Table 3 Description of variables used in each study.

In studies with information available on both maternal and partner smoking during pregnancy (ALSPAC, HUNT) (or 4 years post pregnancy in the case of partner smoking in Pelotas 1982), we compared associations of maternal smoking during pregnancy (any vs none) with offspring depression to those of partner smoking during pregnancy (any vs none) with offspring depression. In addition, further analyses were run mutually adjusting for the other partner’s smoking status. We combined mutually adjusted odds ratios for associations of parental smoking during pregnancy and offspring depression from ALSPAC, HUNT and Pelotas 1982 and published data from the Pelotas 1993 birth cohort12 in a fixed effects meta-analysis using the metan command in Stata. Differences between combined estimates for maternal and partner smoking were assessed using Cochran’s Q statistic. Analyses were conducted in Stata (StataCorp LP, College Station TX USA) and SAS (SAS Institute Inc., Cary NC USA).
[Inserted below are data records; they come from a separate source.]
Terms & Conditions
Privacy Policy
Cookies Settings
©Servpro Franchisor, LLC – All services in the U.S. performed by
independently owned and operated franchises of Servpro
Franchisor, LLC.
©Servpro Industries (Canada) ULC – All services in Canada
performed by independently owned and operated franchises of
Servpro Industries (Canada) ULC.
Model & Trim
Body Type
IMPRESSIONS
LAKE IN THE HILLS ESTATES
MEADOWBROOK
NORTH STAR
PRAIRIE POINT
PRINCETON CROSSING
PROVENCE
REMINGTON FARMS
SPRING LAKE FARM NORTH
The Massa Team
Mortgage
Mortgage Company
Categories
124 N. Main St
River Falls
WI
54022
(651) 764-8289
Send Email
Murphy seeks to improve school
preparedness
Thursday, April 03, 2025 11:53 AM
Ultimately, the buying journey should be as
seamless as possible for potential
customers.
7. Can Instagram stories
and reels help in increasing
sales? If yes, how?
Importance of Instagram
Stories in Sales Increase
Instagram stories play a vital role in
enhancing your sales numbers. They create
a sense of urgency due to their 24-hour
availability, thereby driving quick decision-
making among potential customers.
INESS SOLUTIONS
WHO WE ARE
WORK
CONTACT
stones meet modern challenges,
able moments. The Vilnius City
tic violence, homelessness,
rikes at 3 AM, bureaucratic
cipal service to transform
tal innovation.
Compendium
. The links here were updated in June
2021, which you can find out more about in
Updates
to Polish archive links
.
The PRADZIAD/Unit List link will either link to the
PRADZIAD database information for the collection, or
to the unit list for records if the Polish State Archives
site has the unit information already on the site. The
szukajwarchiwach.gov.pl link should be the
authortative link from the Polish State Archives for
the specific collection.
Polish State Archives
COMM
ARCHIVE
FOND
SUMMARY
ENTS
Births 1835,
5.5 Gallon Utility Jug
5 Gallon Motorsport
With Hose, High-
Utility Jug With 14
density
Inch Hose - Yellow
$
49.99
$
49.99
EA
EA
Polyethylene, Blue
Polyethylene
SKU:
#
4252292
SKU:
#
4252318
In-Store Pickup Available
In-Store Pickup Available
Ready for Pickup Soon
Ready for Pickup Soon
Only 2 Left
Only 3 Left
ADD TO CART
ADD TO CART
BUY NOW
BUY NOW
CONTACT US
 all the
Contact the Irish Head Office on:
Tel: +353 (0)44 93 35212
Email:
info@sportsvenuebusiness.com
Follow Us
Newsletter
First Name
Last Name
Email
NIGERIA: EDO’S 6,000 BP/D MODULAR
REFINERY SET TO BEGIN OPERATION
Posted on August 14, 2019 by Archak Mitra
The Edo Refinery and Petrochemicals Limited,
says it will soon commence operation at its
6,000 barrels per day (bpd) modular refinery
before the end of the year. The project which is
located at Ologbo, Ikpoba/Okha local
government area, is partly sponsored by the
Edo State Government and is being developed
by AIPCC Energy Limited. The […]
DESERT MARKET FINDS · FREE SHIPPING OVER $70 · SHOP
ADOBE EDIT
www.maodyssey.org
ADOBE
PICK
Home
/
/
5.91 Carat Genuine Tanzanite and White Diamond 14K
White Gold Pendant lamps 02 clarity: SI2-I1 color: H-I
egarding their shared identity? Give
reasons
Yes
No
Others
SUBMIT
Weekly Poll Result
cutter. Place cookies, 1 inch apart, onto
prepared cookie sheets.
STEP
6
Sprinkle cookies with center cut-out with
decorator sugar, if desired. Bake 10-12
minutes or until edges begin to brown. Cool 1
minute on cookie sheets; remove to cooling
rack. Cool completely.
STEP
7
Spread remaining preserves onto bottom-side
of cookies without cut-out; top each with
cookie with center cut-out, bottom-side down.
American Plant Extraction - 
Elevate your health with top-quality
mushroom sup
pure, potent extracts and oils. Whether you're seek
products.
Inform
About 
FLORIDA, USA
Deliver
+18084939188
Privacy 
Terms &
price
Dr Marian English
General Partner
To investigate the potential impact of missing data due to loss to follow up, we performed multiple imputation in ALSPAC and HUNT using the mi impute command in Stata. Further details of the imputation methods are provided in Supplementary Material.

Data availability

The data that support the findings of this study are available from ALSPAC, Pelotas and HUNT but restrictions apply to the availability of these data, which were used under license for the current study, and so are not publicly available. Data can be obtained in the following ways. Data used for this submission will be made available on request to the ALSPAC executive committee (alspac-exec@bristol.ac.uk). The ALSPAC data management plan (available here: http://www.bristol.ac.uk/alspac/researchers/data-access/) describes in detail the policy regarding data sharing, which is through a system of managed open access. Data were provided by the HUNT Research Centre (hunt@medisin.ntnu.no) in accordance with their regulations. Data requests can be made through an application process on the HUNT Biobank (details at https://www.ntnu.edu/hunt/data). Data used from the Pelotas Study for this submission will be made available on request to the Pelotas Data Access Committee (cpublicacoes.coortespelotas@gmail.com). The Pelotas data access information (http://www.epidemio-ufpel.org.br/site/content/studies/formularios.php) describes data availability. Permission for the sharing of individual data from the SSHC was not obtained according to the ethical rules at the time of the study.